(TEXTO PROPORCIONADO)
------------------------
El año pasado, mi hermana me regaló una sartén wok con su tapa estupenda de cristal templado. Cada vez que la lavaba me venía a la mente el mismo pensamiento:
Mira que si se me escapa de las manos con el jabón…!
Nunca me pasó. Ni con guantes de lavar los platos, ni sin ellos. Ni cuando la guardaba.
Hoy, cuando la estaba recogiendo para meterla en el armario, no sé en qué puñetas estaba pensando que, de repente, ha tocado con el canto del mismo y con un simple tunxsh, ha explotado. Suerte que ningún trozo me ha alcanzado. La que se hubiera liado en la cocina. Una tapa de cuarenta centímetros de diámetro, entre lo que ocupa y lo que pesa, me hubiese hecho pupa.
Se acabó la tapa. A la porra.
------------------------
(INFORMACIÓN PROPORCIONADA)
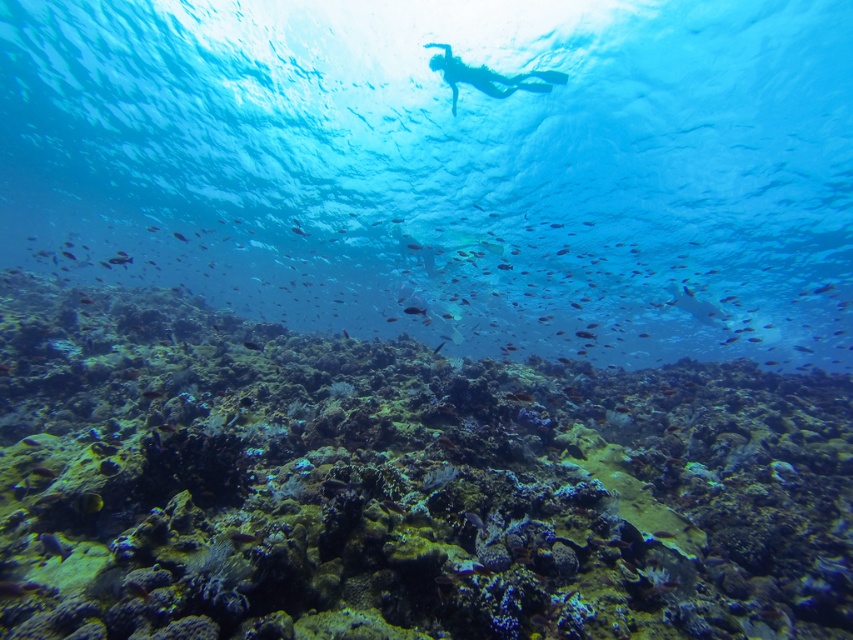
Who is higher up, transparent blue diver at upper center or shiny blue fish at center?

Positioned higher is transparent blue diver at upper center.

Who is positioned more to the right, transparent blue diver at upper center or shiny blue fish at center?

From the viewer's perspective, transparent blue diver at upper center appears more on the right side.

Is point (436, 42) less distant than point (473, 524)?

No, it is not.

At what (x,y) coordinates should I click in order to perform the action: click on transparent blue diver at upper center. Please return your answer as a coordinate pair (x, y). The image size is (853, 640). Looking at the image, I should click on (488, 76).

Where is `translucent blue water at center`? Image resolution: width=853 pixels, height=640 pixels. translucent blue water at center is located at coordinates (447, 168).

Can you confirm if translucent blue water at center is taller than rough textured coral reef at center?

Indeed, translucent blue water at center has a greater height compared to rough textured coral reef at center.

Which is in front, point (585, 140) or point (570, 384)?

Point (570, 384)

The width and height of the screenshot is (853, 640). What are the coordinates of `translucent blue water at center` in the screenshot? It's located at (447, 168).

Between translucent blue water at center and shiny yellow fish at lower left, which one is positioned lower?

shiny yellow fish at lower left

Can you confirm if translucent blue water at center is taller than shiny yellow fish at lower left?

Yes, translucent blue water at center is taller than shiny yellow fish at lower left.

Locate an element on the screen. Image resolution: width=853 pixels, height=640 pixels. translucent blue water at center is located at coordinates (447, 168).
------------------------
(COMPLETE LO SIGUIENTE)
a – Según el relato sobre la tapa de cristal, ¿qué diámetro tenía la tapa?
b – Indique si cada afirmación concuerda con el relato sobre la tapa de cristal, citando las palabras que lo deciden: (i) La sartén wok fue un regalo de la hermana. (ii) La tapa se rompió mientras se lavaba con jabón. (iii) Un trozo de la tapa alcanzó a quien narra.
c – Redacte la continuación del relato sobre la tapa de cristal a partir de su última oración.

(RESPUESTAS)
a – Cuarenta centímetros.

b –
(i) Sí: "mi hermana me regaló una sartén wok"
(ii) No: "cuando la estaba recogiendo para meterla en el armario"
(iii) No: "Suerte que ningún trozo me ha alcanzado"

c –
Por suerte tengo recursos y ahora el wok no se quedará viudo de tapa. Hacían tan buena pareja. La he reemplazado por una indestructible tapa AMC, heredada de mi madre.
Ser de cristal tenía sus ventajas. Podías ver cómo se iban haciendo los alimentos. Hacía de campana facilitando enormemente la cocción. Así no tenías que estar levantando la tapa para investigar.
También tenía sus inconvenientes. Pesaba un montón. Ahora ya no. Ya está en el cielo de las piezas de cristal haciendo compañía a su prima pequeña, la tacita para poner berberechos, olivas o cualquier resto de comida que se guardaba en la nevera y que, por desgracia, pasó a mejor vida la semana pasada.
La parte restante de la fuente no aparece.